You don’t have to be a data scientist to realize that when it comes to pulling in candidates, push notifications are a far more effective solution than standard e-mail alerts.
If your ATS or workflows aren’t yet fully mobile enabled, consider using an integration with social media apps or other professional networks, such as the “Apply with LinkedIn,” “Apply with Indeed” or Facebook Connect features, which generally can be configured for any application instance with minimal work and technical know how.
These aren’t the ideal long term solution, but with 43% of active candidates and 21% of passive candidates reporting to uploading their resumes to job applications via mobile devices, this often free and relatively painless workaround is a no brainer when considering the steep opportunity costs associated with doing nothing – or waiting for your vendor “roadmap” to finally figure out a solution for a fairly simple problem that’s quite easily fixed.
Mobile for recruiting, obviously, solves a ton of issues inherent to the talent attraction and application process, but like everything else in recruitment, there’s no silver bullet when it comes to mobile – and before moving forward, there are a few issues you should be aware of.
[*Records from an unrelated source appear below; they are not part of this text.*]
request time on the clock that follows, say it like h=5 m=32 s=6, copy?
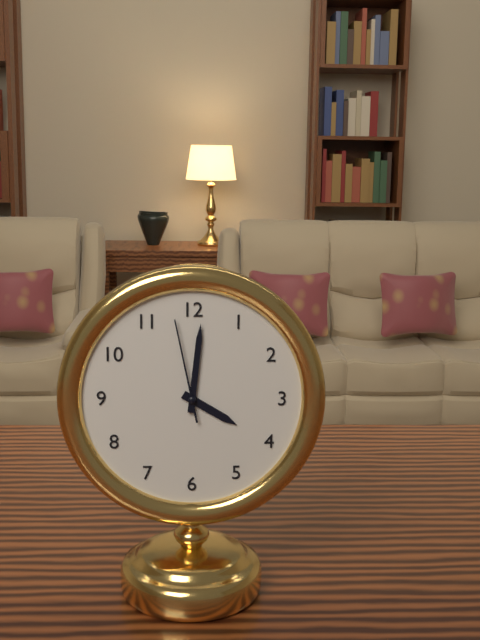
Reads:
h=4 m=1 s=58
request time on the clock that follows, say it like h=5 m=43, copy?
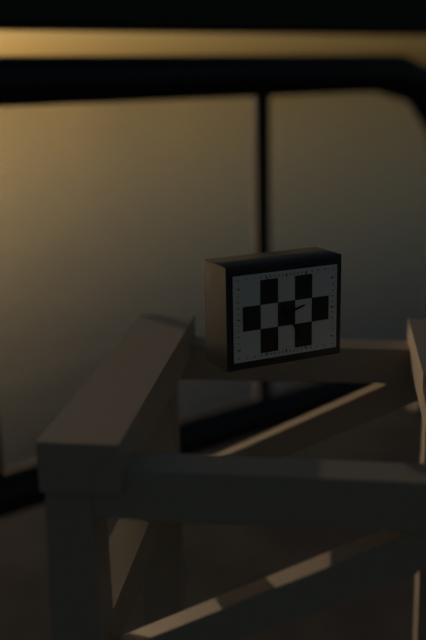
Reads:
h=2 m=25
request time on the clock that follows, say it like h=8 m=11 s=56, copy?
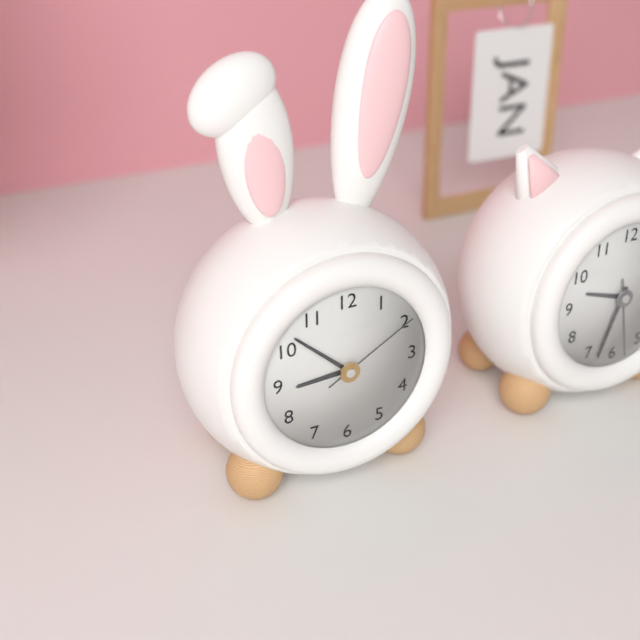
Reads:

One obvious example is that while advertising an open position via social media can help enable easy mobile workarounds and visibility to your job ad, it also eliminates any discretion your organization might have about an impending personnel chance or selectively target candidates instead of simply posting and praying, as it were.
Similarly, if the position you’re looking to fill has had a high rate of turnover or has been posted previously over the past few months, the instant automated notification capabilities of mobile – particularly when sent to the same group or talent network – can raise a red flag about either the position in question or your larger organization’s talent challenges.
No one wants professional sloppy seconds, after all, and these are far harder to hide on mobile than desktop, if only due to the highly improved open and response rates generated by these devices.
In these cases, consider choosing a more traditional talent acquisition strategy requiring direct sourcing – or targeted communications – as a more subtle, and more effective, mechanism for recruiting the right talent.
Furthermore, most mobile devices have different security and privacy considerations and capabilities than desktop instances, meaning that you’re going to have to do some due diligence to ensure these mobile recruiting experiences are not only compliant, but that your candidate data is as safe and secure as if they were applying from their PCs.
All that said, however, these considerations are small potatoes when it comes to the huge possibilities inherent in mobile recruiting – and if you still need a business case built for why you should be considering mobile, well, you’ve clearly not been paying attention (or work for Taleo).